Lukasz was quiet as they gathered their drinks and ordered their food. Eryk clearly was starving, because he asked for mushroom, rabbit, and onion, and three orders of Rusz-style pierogi, which were filled with potatoes and cheese and fried instead of boiled. They also ordered kielbasa and bigos, and barszcz for Eliasz.
And for the first time, Lukasz saw Eryk the way they must have seen him. Streaked with blood and sweat, smelling like mountain air and savagery.
They carried their food back upstairs and settled in.
“Who was that soldier you were talking to?” asked Eryk, diving into a plate of pierogi. He had some cream on the end of his nose that he still hadn’t noticed. Lukasz watched him without eating, and Eryk continued: “He looked like one of those peacocks from the botanical gardens.”
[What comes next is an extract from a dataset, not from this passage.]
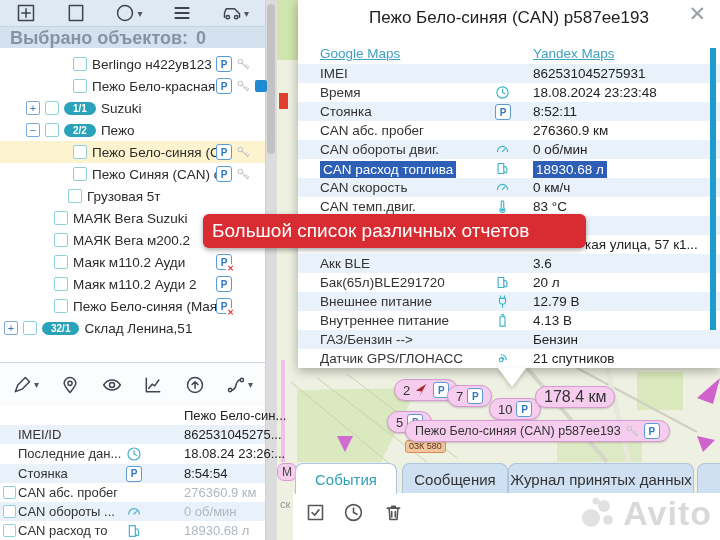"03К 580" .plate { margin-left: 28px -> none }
Michał guffawed and then winced.
“No one,” muttered Lukasz, picking at the kielbasa.
“Don’t trutht him,” cautioned Eliasz.
“I don’t,” rejoined Lukasz.
For some reason, he found himself thinking of the Kwiat library. Raf playing with the dola and the librarians shooting them dirty looks. Now he suddenly wondered if it hadn’t been disdain at all.
Had it been fear?
“Listen,” said Michał. “This is a lot. Being one of us. Being you. Killing that Faustian, being famous. Now you’ve killed the Ływern, too. People are going to try to change you. Just don’t forget who you are, all right? Don’t forget you’re a Wolf-Lord.”
In Kwiat, they’d given them money, but they hadn’t invited them into their homes. The king had given them a commission, but he hadn’t offered them the famous black Wrony coats.
“They’re scared of us,” said Lukasz. “They think we’re animals.”
Eliasz took a sip of vodka and winced. He wiped his mouth on the back of his hand and returned to his barszcz.
“Who cares what they think?” asked Michał, sounding incredulous. “Lukasz, it doesn’t matter.”
A bronze dragon skull hung on the far wall of the room. It had probably once belonged to a minor Faustian. The Wolf-Lords had collected bones, he suddenly remembered. Lashed them into monstrous decorations, hung the halls of Hala Smoków in the corpses of their kills.